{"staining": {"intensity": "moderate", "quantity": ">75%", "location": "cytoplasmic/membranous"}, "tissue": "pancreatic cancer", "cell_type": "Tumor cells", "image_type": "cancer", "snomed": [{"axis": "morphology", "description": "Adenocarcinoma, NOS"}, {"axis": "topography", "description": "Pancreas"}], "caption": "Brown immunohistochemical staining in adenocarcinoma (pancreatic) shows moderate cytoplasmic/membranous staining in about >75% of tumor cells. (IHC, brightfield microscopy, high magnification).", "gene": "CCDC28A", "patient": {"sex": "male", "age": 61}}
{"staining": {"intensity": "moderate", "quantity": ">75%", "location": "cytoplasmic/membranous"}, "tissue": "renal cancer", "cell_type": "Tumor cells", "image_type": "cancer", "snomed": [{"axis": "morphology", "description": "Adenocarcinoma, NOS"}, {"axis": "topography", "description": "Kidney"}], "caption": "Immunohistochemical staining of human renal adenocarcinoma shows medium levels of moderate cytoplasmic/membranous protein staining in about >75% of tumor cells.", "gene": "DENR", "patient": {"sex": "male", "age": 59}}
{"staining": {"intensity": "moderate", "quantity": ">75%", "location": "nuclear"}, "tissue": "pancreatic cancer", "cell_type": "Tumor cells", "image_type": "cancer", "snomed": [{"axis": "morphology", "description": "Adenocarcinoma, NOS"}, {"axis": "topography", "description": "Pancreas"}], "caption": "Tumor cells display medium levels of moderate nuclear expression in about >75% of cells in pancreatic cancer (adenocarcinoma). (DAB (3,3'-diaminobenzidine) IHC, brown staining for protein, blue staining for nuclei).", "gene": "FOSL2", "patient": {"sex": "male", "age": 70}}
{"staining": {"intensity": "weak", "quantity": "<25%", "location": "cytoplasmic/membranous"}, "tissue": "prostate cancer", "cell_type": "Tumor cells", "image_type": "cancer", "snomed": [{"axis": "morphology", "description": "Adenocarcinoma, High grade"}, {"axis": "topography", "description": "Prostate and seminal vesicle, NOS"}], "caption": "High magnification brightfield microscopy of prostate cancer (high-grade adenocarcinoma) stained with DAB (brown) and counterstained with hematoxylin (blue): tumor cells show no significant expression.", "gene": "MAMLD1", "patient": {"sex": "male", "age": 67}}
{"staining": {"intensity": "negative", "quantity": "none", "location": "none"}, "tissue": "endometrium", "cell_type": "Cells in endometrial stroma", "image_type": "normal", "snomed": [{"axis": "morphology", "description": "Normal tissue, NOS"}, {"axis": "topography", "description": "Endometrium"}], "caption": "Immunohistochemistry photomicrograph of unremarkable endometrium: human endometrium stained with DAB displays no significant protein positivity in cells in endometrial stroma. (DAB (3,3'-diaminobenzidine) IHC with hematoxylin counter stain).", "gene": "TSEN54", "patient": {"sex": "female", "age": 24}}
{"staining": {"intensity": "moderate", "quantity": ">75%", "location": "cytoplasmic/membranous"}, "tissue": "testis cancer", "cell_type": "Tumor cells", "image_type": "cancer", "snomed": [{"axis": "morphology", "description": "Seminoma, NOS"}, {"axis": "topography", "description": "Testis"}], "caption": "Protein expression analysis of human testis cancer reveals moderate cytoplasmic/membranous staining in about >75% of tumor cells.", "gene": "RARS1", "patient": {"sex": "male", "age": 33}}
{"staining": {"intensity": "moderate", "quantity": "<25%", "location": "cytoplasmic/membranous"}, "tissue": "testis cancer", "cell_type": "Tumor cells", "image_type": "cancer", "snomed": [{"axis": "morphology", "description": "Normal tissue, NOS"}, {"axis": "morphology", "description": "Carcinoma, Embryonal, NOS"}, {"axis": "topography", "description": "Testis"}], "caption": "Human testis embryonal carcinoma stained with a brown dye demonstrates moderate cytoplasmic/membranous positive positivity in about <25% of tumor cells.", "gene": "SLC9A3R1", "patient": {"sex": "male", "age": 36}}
::::::::::
**Work required**.
Word for word, write out every entry shown above.

**Result below**.
{"staining": {"intensity": "moderate", "quantity": ">75%", "location": "cytoplasmic/membranous"}, "tissue": "pancreatic cancer", "cell_type": "Tumor cells", "image_type": "cancer", "snomed": [{"axis": "morphology", "description": "Adenocarcinoma, NOS"}, {"axis": "topography", "description": "Pancreas"}], "caption": "Brown immunohistochemical staining in adenocarcinoma (pancreatic) shows moderate cytoplasmic/membranous staining in about >75% of tumor cells. (IHC, brightfield microscopy, high magnification).", "gene": "CCDC28A", "patient": {"sex": "male", "age": 61}}
{"staining": {"intensity": "moderate", "quantity": ">75%", "location": "cytoplasmic/membranous"}, "tissue": "renal cancer", "cell_type": "Tumor cells", "image_type": "cancer", "snomed": [{"axis": "morphology", "description": "Adenocarcinoma, NOS"}, {"axis": "topography", "description": "Kidney"}], "caption": "Immunohistochemical staining of human renal adenocarcinoma shows medium levels of moderate cytoplasmic/membranous protein staining in about >75% of tumor cells.", "gene": "DENR", "patient": {"sex": "male", "age": 59}}
{"staining": {"intensity": "moderate", "quantity": ">75%", "location": "nuclear"}, "tissue": "pancreatic cancer", "cell_type": "Tumor cells", "image_type": "cancer", "snomed": [{"axis": "morphology", "description": "Adenocarcinoma, NOS"}, {"axis": "topography", "description": "Pancreas"}], "caption": "Tumor cells display medium levels of moderate nuclear expression in about >75% of cells in pancreatic cancer (adenocarcinoma). (DAB (3,3'-diaminobenzidine) IHC, brown staining for protein, blue staining for nuclei).", "gene": "FOSL2", "patient": {"sex": "male", "age": 70}}
{"staining": {"intensity": "weak", "quantity": "<25%", "location": "cytoplasmic/membranous"}, "tissue": "prostate cancer", "cell_type": "Tumor cells", "image_type": "cancer", "snomed": [{"axis": "morphology", "description": "Adenocarcinoma, High grade"}, {"axis": "topography", "description": "Prostate and seminal vesicle, NOS"}], "caption": "High magnification brightfield microscopy of prostate cancer (high-grade adenocarcinoma) stained with DAB (brown) and counterstained with hematoxylin (blue): tumor cells show no significant expression.", "gene": "MAMLD1", "patient": {"sex": "male", "age": 67}}
{"staining": {"intensity": "negative", "quantity": "none", "location": "none"}, "tissue": "endometrium", "cell_type": "Cells in endometrial stroma", "image_type": "normal", "snomed": [{"axis": "morphology", "description": "Normal tissue, NOS"}, {"axis": "topography", "description": "Endometrium"}], "caption": "Immunohistochemistry photomicrograph of unremarkable endometrium: human endometrium stained with DAB displays no significant protein positivity in cells in endometrial stroma. (DAB (3,3'-diaminobenzidine) IHC with hematoxylin counter stain).", "gene": "TSEN54", "patient": {"sex": "female", "age": 24}}
{"staining": {"intensity": "moderate", "quantity": ">75%", "location": "cytoplasmic/membranous"}, "tissue": "testis cancer", "cell_type": "Tumor cells", "image_type": "cancer", "snomed": [{"axis": "morphology", "description": "Seminoma, NOS"}, {"axis": "topography", "description": "Testis"}], "caption": "Protein expression analysis of human testis cancer reveals moderate cytoplasmic/membranous staining in about >75% of tumor cells.", "gene": "RARS1", "patient": {"sex": "male", "age": 33}}
{"staining": {"intensity": "moderate", "quantity": "<25%", "location": "cytoplasmic/membranous"}, "tissue": "testis cancer", "cell_type": "Tumor cells", "image_type": "cancer", "snomed": [{"axis": "morphology", "description": "Normal tissue, NOS"}, {"axis": "morphology", "description": "Carcinoma, Embryonal, NOS"}, {"axis": "topography", "description": "Testis"}], "caption": "Human testis embryonal carcinoma stained with a brown dye demonstrates moderate cytoplasmic/membranous positive positivity in about <25% of tumor cells.", "gene": "SLC9A3R1", "patient": {"sex": "male", "age": 36}}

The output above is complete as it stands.